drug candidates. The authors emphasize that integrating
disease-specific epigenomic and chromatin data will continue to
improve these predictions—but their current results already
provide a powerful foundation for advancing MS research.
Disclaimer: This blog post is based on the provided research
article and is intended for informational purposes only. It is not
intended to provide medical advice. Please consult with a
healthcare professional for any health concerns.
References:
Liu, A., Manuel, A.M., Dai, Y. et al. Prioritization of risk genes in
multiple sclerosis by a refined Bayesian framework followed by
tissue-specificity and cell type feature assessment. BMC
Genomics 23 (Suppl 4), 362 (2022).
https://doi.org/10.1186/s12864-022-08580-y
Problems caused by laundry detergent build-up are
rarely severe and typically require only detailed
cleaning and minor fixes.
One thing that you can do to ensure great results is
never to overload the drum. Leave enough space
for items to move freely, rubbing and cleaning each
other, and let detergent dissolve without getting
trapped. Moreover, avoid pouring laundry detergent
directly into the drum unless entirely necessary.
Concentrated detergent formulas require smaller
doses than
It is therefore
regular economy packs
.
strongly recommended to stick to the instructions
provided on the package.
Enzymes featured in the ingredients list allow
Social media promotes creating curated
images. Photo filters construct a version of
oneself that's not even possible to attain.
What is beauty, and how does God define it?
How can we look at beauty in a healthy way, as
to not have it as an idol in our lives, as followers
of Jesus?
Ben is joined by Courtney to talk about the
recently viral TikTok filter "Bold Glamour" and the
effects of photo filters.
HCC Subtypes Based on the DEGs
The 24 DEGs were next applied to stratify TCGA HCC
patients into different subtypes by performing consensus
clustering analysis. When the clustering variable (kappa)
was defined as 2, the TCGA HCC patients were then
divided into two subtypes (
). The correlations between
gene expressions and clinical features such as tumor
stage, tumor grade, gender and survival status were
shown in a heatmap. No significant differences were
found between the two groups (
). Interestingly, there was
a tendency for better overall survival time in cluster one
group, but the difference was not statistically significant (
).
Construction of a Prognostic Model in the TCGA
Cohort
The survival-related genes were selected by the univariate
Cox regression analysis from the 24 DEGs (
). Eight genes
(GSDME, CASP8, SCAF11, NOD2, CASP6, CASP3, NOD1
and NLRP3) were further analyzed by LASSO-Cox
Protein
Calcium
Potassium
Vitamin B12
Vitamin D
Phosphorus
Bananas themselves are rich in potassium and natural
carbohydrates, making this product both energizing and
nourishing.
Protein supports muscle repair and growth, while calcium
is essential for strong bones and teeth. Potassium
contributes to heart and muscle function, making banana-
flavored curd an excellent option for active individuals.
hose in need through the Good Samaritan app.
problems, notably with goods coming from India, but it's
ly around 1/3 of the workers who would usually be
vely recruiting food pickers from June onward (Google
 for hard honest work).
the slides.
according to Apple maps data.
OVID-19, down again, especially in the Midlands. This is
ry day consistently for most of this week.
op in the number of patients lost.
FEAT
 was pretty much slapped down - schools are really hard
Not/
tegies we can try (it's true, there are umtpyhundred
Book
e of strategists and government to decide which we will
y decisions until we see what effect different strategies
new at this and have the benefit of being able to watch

* * *

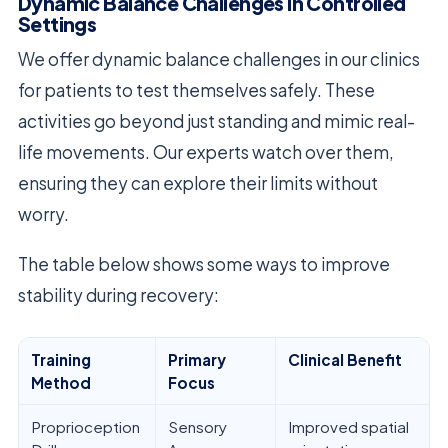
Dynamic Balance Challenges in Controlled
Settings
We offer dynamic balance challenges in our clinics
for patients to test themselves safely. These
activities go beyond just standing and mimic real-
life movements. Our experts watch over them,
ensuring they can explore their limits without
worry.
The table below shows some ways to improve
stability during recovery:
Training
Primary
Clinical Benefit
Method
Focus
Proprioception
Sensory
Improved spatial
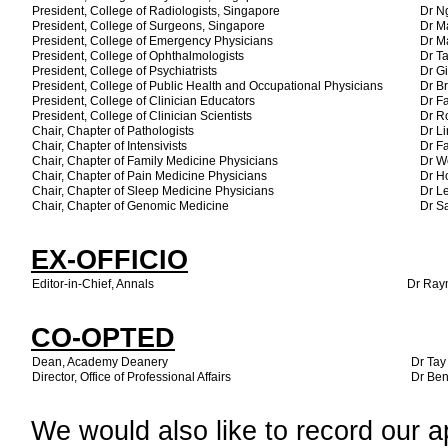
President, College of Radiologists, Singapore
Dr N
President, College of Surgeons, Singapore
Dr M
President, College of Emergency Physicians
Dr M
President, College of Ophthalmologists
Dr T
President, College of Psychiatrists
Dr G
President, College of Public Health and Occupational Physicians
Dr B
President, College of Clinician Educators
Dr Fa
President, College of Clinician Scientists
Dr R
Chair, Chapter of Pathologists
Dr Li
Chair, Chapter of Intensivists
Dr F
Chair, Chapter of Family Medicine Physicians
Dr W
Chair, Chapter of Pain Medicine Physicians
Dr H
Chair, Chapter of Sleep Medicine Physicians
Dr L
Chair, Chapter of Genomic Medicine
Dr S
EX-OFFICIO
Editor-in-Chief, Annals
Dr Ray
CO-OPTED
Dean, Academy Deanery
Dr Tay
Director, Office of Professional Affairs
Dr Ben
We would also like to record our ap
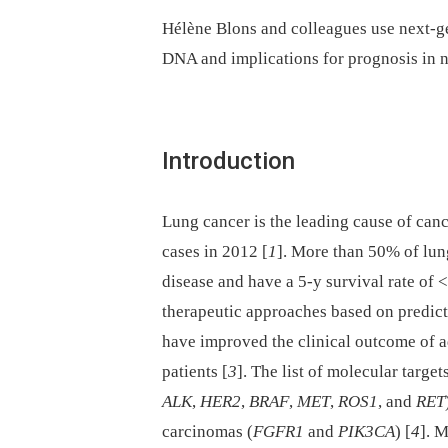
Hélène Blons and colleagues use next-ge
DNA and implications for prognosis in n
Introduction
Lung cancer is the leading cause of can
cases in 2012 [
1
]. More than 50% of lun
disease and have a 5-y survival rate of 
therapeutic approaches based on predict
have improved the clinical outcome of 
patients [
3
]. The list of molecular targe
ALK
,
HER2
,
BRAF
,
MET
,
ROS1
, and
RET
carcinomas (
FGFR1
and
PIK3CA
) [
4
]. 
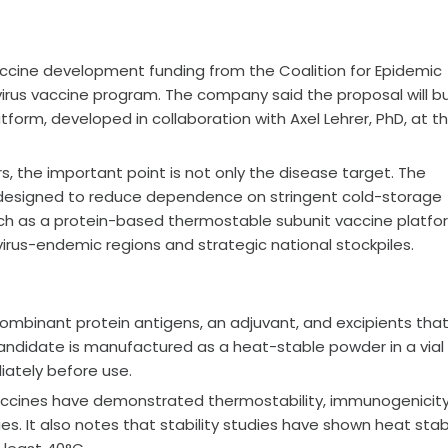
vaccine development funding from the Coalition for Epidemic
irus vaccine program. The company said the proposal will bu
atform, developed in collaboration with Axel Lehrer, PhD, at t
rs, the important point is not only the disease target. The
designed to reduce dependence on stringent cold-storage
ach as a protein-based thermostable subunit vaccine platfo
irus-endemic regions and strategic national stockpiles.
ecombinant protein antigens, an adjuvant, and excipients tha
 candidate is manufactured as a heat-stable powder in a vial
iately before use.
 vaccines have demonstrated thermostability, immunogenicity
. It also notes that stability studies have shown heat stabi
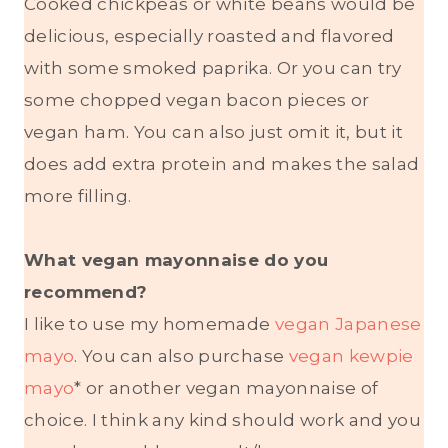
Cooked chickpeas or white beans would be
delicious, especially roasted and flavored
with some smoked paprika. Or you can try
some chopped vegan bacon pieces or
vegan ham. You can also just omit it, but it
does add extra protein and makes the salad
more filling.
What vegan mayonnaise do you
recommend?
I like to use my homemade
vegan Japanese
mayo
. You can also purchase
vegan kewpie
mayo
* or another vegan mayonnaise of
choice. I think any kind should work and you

---

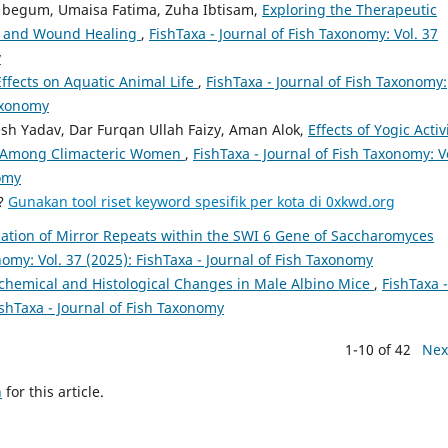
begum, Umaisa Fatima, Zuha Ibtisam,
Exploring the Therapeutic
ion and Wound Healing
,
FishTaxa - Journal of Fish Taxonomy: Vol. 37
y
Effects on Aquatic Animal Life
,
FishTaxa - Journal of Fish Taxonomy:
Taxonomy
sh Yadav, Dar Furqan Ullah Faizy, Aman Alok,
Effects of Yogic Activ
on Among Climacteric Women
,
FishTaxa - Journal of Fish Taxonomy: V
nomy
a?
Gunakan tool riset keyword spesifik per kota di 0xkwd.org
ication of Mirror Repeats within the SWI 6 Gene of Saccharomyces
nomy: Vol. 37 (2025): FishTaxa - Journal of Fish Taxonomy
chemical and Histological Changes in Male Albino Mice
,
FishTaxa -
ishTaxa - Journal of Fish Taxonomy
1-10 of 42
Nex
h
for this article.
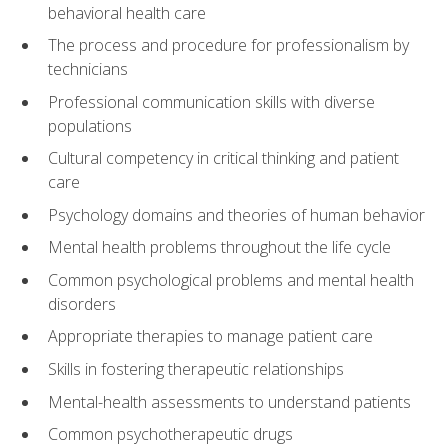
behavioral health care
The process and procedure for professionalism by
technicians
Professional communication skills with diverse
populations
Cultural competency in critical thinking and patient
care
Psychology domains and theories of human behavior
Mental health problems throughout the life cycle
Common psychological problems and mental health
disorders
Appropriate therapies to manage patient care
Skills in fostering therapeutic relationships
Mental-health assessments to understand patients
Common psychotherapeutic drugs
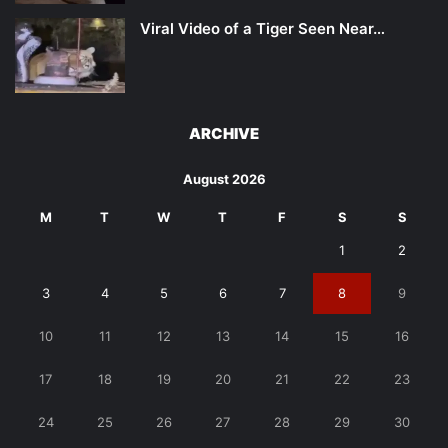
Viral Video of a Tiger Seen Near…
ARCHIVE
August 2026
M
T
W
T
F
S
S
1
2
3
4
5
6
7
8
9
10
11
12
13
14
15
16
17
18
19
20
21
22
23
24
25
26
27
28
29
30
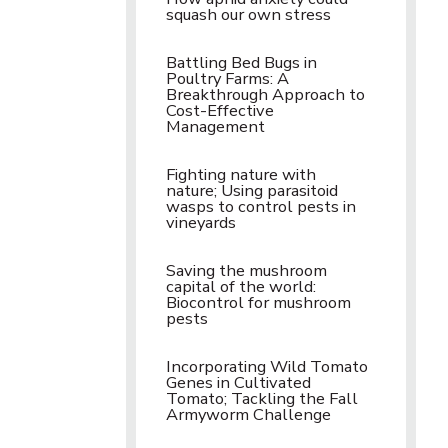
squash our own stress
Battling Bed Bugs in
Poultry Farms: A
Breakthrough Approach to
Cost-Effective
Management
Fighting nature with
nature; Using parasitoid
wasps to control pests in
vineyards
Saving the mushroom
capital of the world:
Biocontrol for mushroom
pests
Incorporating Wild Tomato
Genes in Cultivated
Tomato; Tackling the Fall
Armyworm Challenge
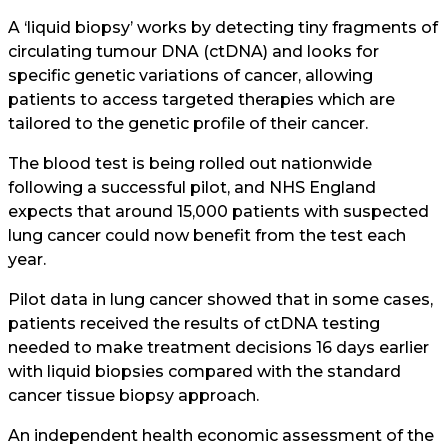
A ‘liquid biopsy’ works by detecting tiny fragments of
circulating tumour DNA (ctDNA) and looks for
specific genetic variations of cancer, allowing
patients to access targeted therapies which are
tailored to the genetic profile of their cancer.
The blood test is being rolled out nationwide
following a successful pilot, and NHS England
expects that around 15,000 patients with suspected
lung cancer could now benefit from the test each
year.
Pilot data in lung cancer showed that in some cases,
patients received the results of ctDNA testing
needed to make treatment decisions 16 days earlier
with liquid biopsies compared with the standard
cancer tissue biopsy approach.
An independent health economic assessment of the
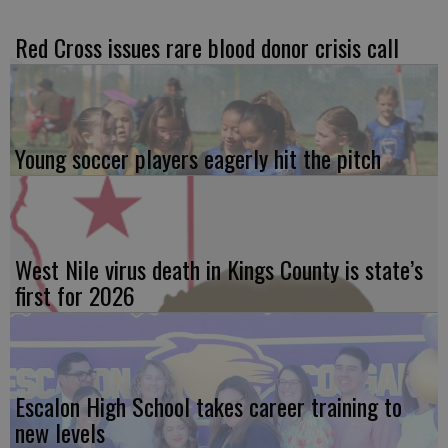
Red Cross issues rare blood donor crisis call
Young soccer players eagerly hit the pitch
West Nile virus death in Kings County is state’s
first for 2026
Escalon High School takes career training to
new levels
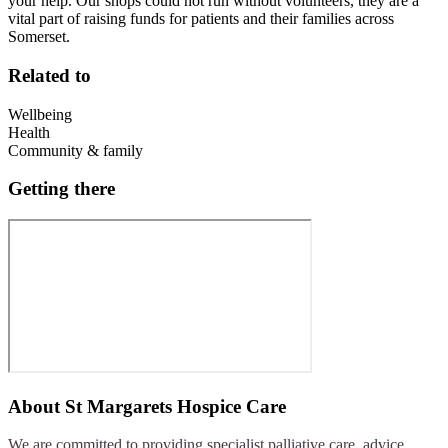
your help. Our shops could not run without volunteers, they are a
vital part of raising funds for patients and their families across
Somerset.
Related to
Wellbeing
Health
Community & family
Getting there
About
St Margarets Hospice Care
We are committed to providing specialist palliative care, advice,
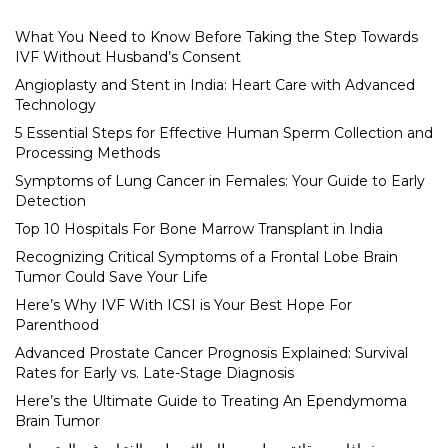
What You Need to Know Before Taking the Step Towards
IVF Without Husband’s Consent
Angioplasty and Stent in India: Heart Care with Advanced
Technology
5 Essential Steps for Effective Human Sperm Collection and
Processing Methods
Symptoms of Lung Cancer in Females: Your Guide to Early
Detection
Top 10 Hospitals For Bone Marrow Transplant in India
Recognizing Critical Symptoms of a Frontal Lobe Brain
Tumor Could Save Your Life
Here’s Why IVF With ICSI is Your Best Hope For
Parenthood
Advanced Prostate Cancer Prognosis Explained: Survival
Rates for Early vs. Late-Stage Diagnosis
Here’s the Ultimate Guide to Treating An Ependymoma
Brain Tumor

WHAT IS EXPECTED: Which lines of the data contain "Journal"? Copy them all.

SOLUTION:
FishTaxa - Journal of Fish Taxonomy: Vol. 37
FishTaxa - Journal of Fish Taxonomy:
FishTaxa - Journal of Fish Taxonomy: V
nomy: Vol. 37 (2025): FishTaxa - Journal of Fish Taxonomy
ishTaxa - Journal of Fish Taxonomy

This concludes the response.